◆ **WHAT YOU SHOULD DO**: Rewrite every line of the records below as a numbered list, leaving out blank lines and the pictures.

▼▼▼

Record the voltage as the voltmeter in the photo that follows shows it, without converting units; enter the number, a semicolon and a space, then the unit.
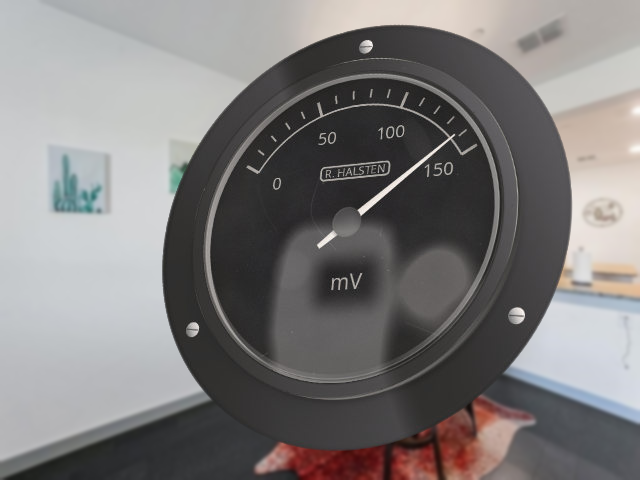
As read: 140; mV
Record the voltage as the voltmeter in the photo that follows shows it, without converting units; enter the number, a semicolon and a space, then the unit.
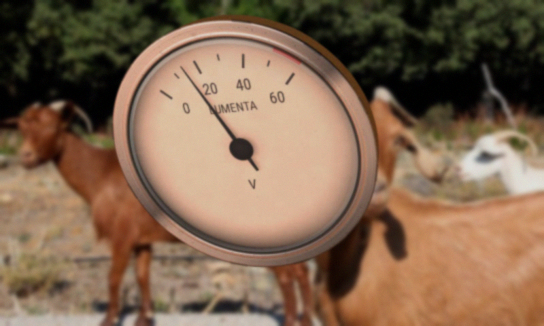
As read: 15; V
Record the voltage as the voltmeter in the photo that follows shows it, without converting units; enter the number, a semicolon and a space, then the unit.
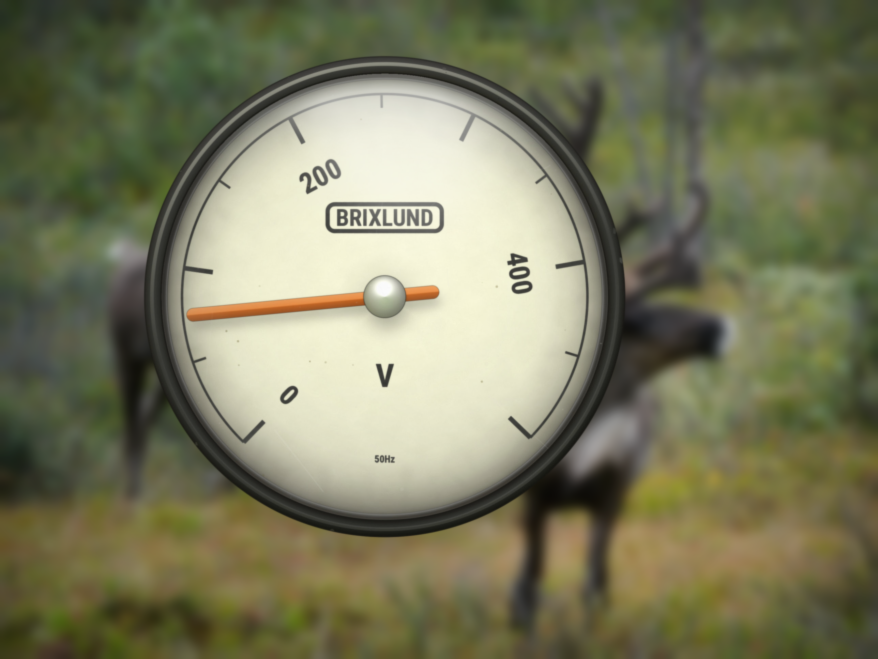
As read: 75; V
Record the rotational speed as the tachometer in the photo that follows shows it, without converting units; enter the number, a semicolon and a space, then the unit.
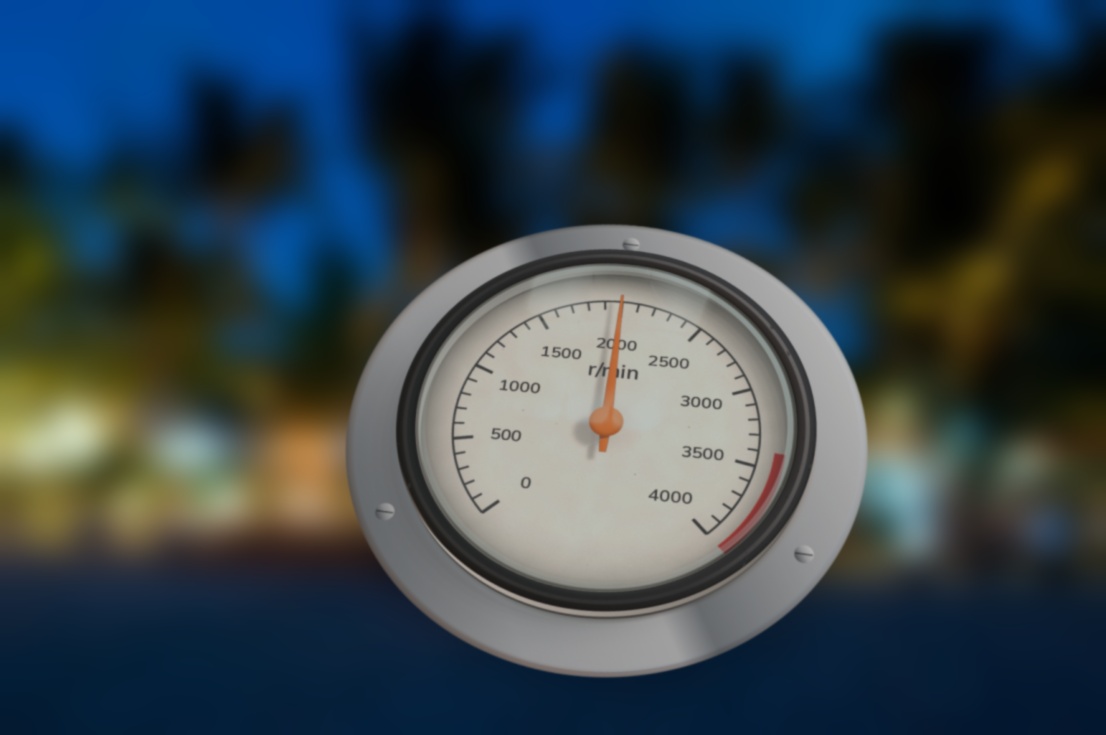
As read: 2000; rpm
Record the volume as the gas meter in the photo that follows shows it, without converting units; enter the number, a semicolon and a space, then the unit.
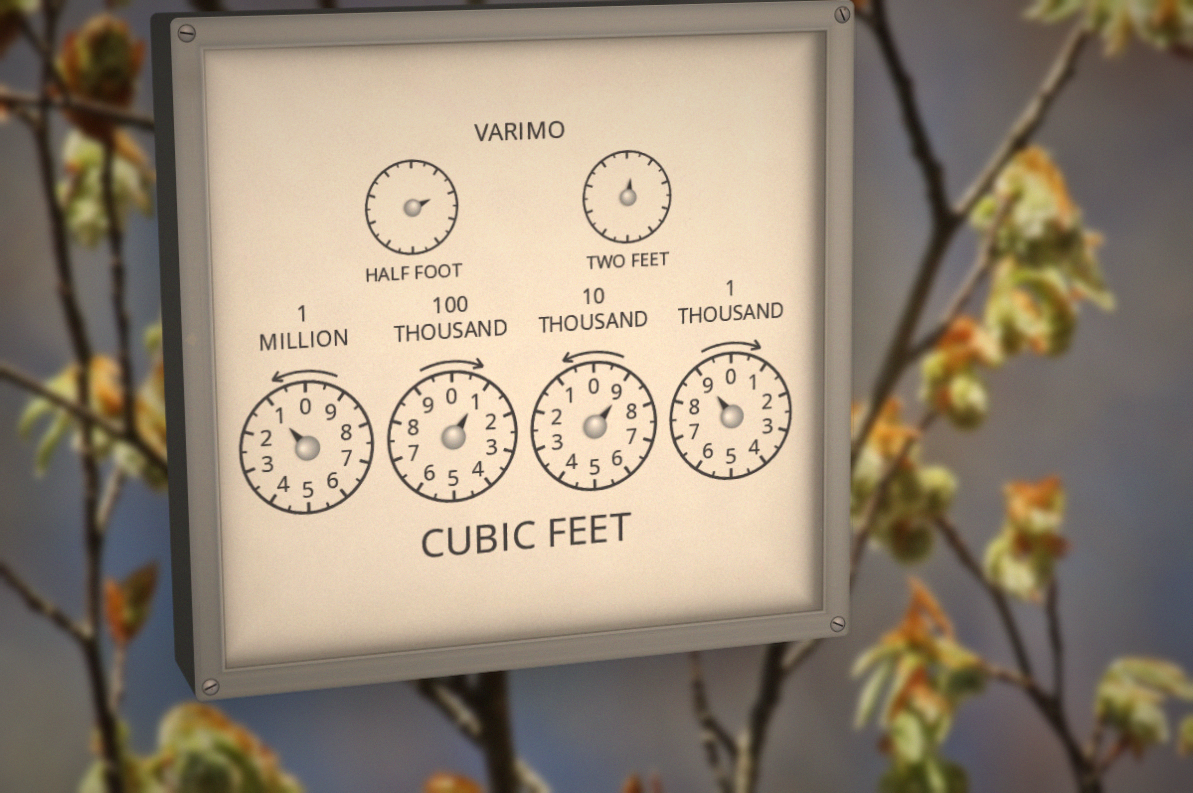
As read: 108900; ft³
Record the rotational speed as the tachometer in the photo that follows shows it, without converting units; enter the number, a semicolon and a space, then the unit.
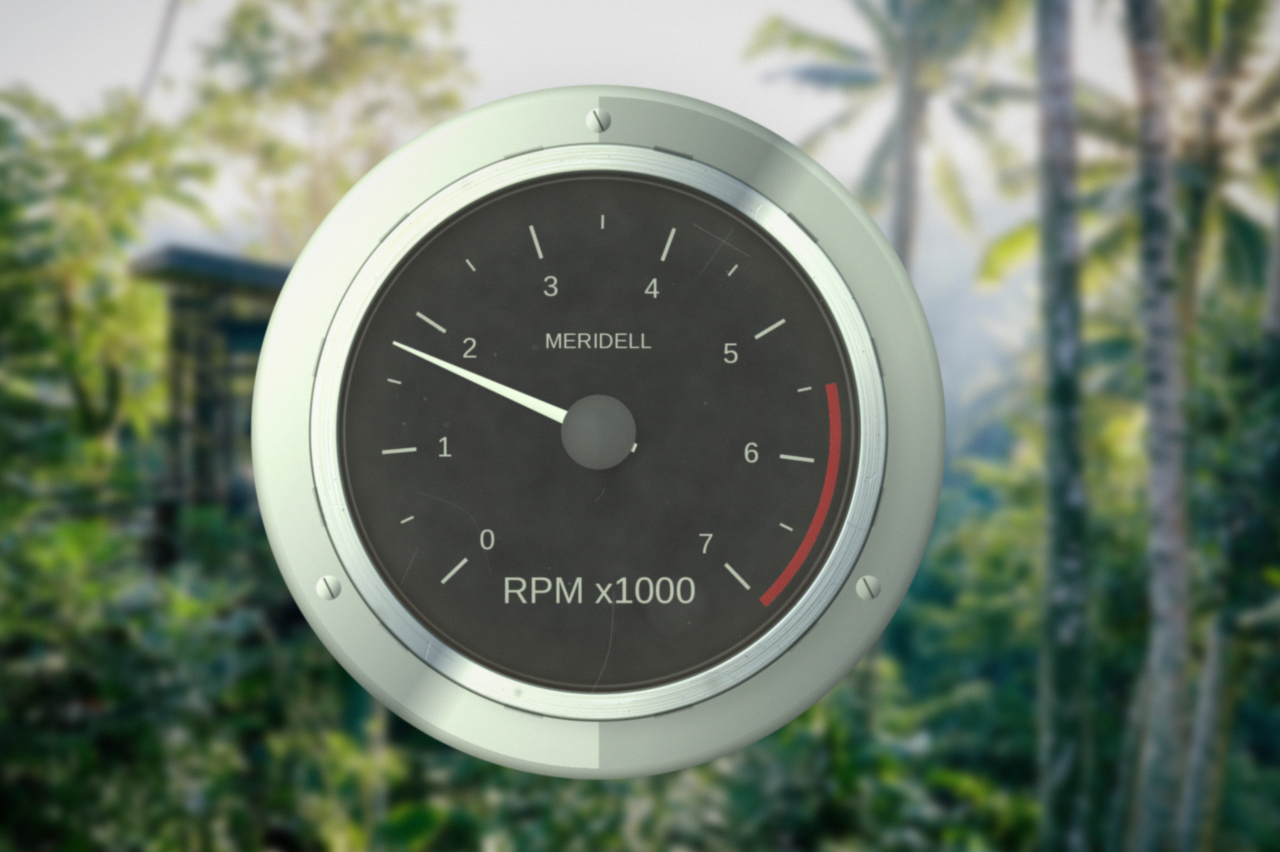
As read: 1750; rpm
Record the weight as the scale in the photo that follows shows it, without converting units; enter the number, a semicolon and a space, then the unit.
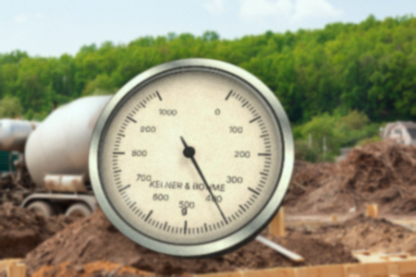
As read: 400; g
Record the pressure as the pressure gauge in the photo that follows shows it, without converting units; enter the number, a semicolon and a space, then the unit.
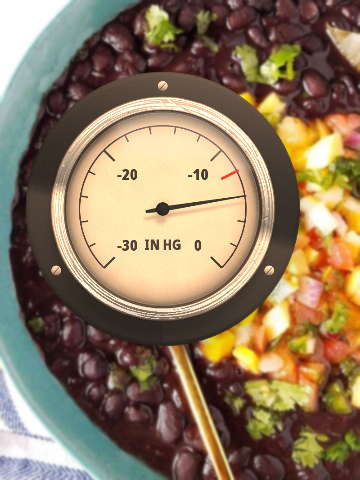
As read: -6; inHg
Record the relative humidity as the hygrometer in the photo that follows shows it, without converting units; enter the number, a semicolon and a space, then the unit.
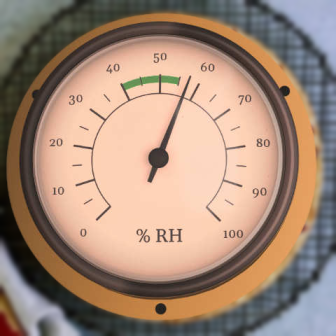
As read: 57.5; %
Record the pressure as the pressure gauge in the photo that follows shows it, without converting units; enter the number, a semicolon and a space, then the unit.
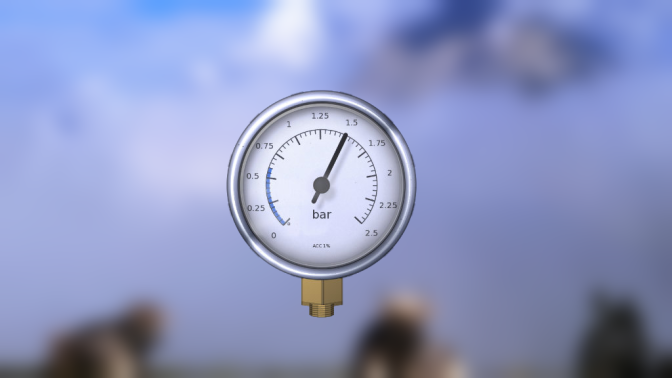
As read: 1.5; bar
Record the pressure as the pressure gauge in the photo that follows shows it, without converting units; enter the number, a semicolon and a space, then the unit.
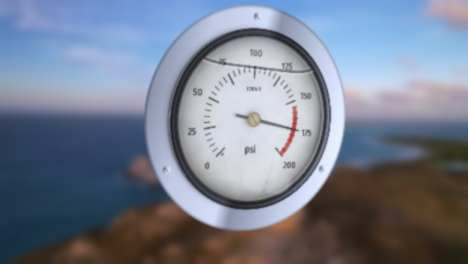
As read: 175; psi
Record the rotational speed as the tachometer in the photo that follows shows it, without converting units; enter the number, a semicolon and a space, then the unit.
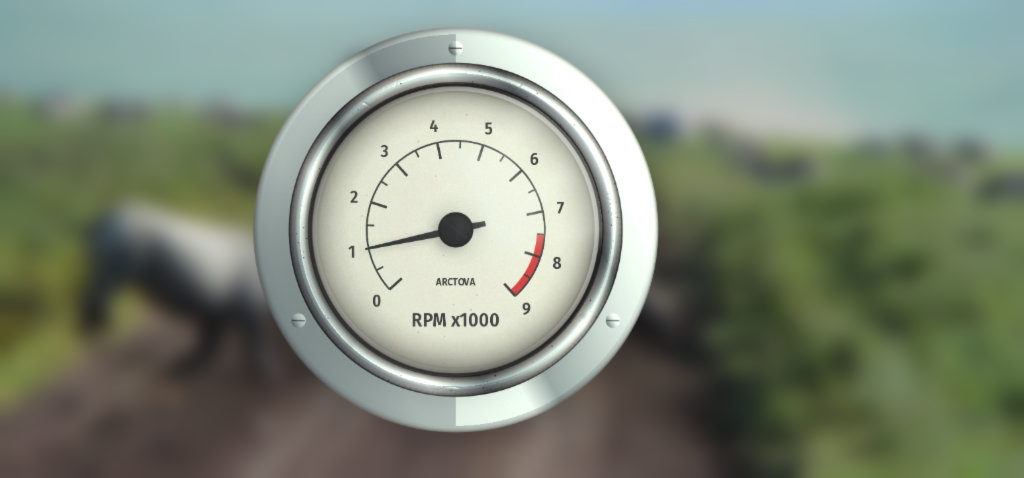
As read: 1000; rpm
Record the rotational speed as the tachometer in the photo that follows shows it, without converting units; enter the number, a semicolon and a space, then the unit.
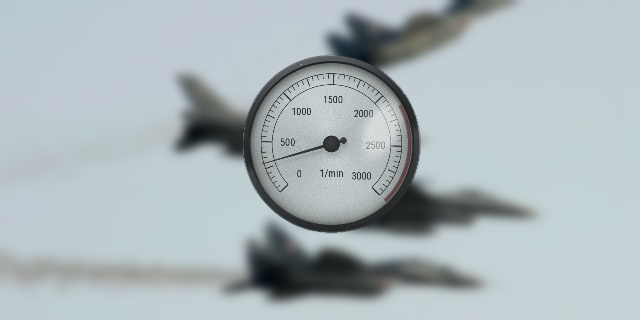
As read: 300; rpm
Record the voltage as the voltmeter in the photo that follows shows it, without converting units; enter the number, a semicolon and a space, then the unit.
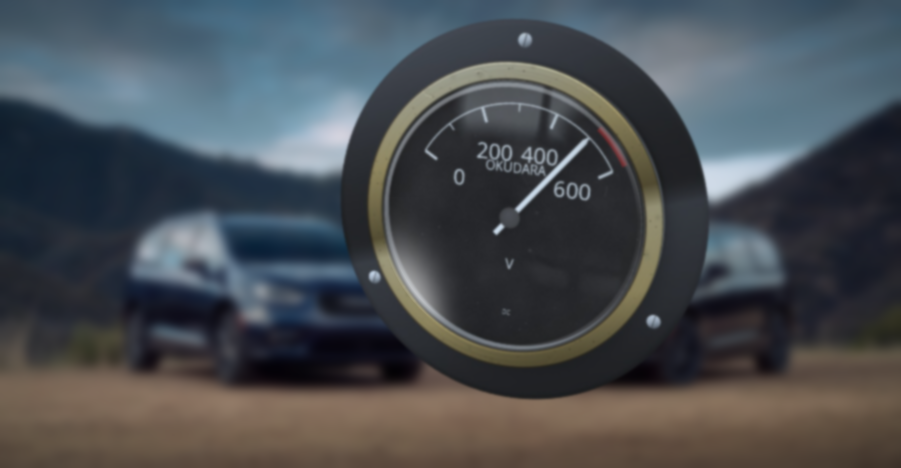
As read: 500; V
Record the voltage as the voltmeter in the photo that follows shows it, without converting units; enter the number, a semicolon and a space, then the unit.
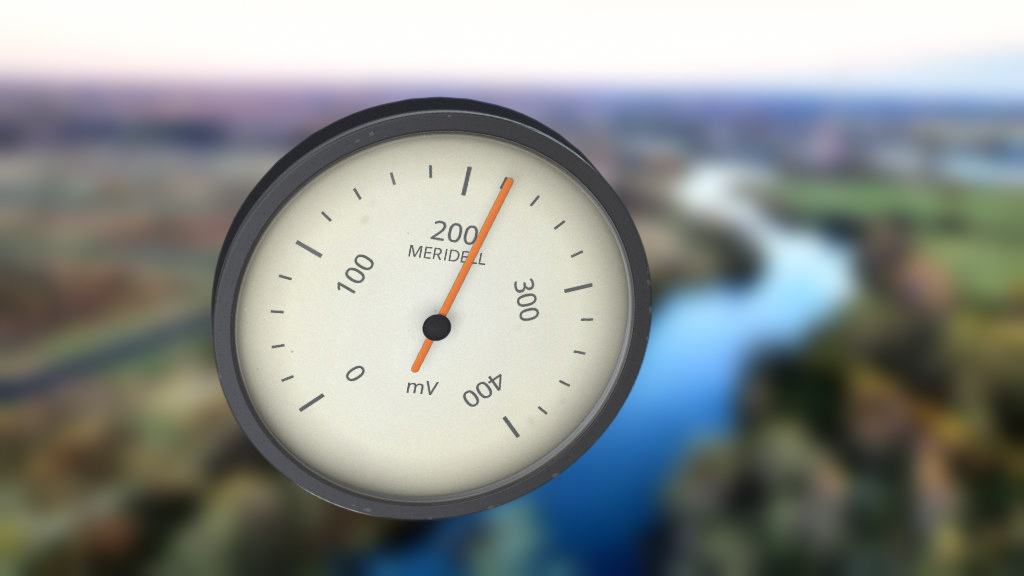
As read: 220; mV
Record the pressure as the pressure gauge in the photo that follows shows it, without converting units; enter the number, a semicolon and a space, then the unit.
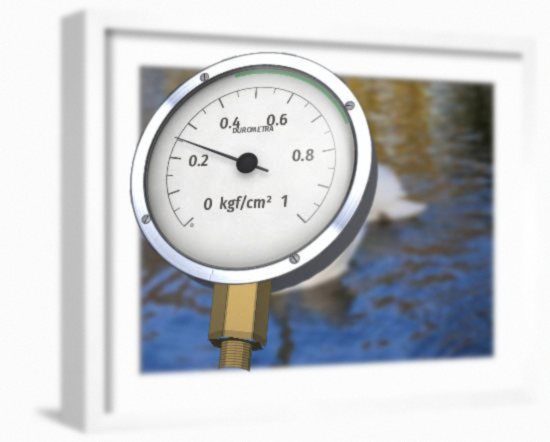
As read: 0.25; kg/cm²
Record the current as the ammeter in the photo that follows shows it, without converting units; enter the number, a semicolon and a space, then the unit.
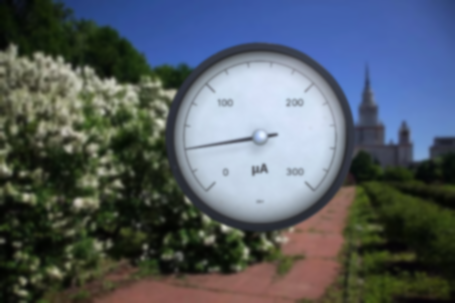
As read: 40; µA
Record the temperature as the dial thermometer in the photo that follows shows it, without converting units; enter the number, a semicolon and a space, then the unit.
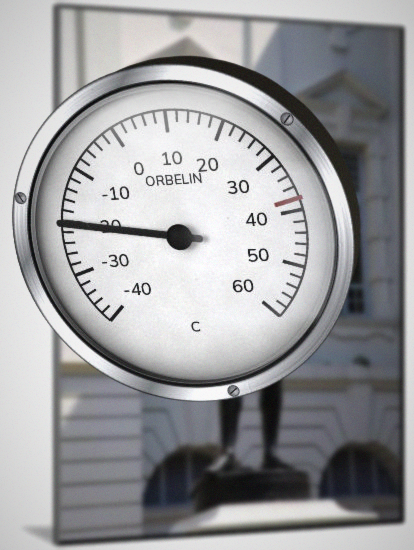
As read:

▲▲▲

◆ **PROBLEM SOLUTION**:
1. Record the voltage as the voltmeter in the photo that follows shows it, without converting units; enter the number, a semicolon and a space, then the unit.
2. As read: 140; mV
3. Record the voltage as the voltmeter in the photo that follows shows it, without converting units; enter the number, a semicolon and a space, then the unit.
4. As read: 15; V
5. Record the voltage as the voltmeter in the photo that follows shows it, without converting units; enter the number, a semicolon and a space, then the unit.
6. As read: 75; V
7. Record the rotational speed as the tachometer in the photo that follows shows it, without converting units; enter the number, a semicolon and a space, then the unit.
8. As read: 2000; rpm
9. Record the volume as the gas meter in the photo that follows shows it, without converting units; enter the number, a semicolon and a space, then the unit.
10. As read: 108900; ft³
11. Record the rotational speed as the tachometer in the photo that follows shows it, without converting units; enter the number, a semicolon and a space, then the unit.
12. As read: 1750; rpm
13. Record the weight as the scale in the photo that follows shows it, without converting units; enter the number, a semicolon and a space, then the unit.
14. As read: 400; g
15. Record the pressure as the pressure gauge in the photo that follows shows it, without converting units; enter the number, a semicolon and a space, then the unit.
16. As read: -6; inHg
17. Record the relative humidity as the hygrometer in the photo that follows shows it, without converting units; enter the number, a semicolon and a space, then the unit.
18. As read: 57.5; %
19. Record the pressure as the pressure gauge in the photo that follows shows it, without converting units; enter the number, a semicolon and a space, then the unit.
20. As read: 1.5; bar
21. Record the pressure as the pressure gauge in the photo that follows shows it, without converting units; enter the number, a semicolon and a space, then the unit.
22. As read: 175; psi
23. Record the rotational speed as the tachometer in the photo that follows shows it, without converting units; enter the number, a semicolon and a space, then the unit.
24. As read: 1000; rpm
25. Record the rotational speed as the tachometer in the photo that follows shows it, without converting units; enter the number, a semicolon and a space, then the unit.
26. As read: 300; rpm
27. Record the voltage as the voltmeter in the photo that follows shows it, without converting units; enter the number, a semicolon and a space, then the unit.
28. As read: 500; V
29. Record the voltage as the voltmeter in the photo that follows shows it, without converting units; enter the number, a semicolon and a space, then the unit.
30. As read: 220; mV
31. Record the pressure as the pressure gauge in the photo that follows shows it, without converting units; enter the number, a semicolon and a space, then the unit.
32. As read: 0.25; kg/cm²
33. Record the current as the ammeter in the photo that follows shows it, without converting units; enter the number, a semicolon and a space, then the unit.
34. As read: 40; µA
35. Record the temperature as the dial thermometer in the photo that follows shows it, without converting units; enter the number, a semicolon and a space, then the unit.
36. As read:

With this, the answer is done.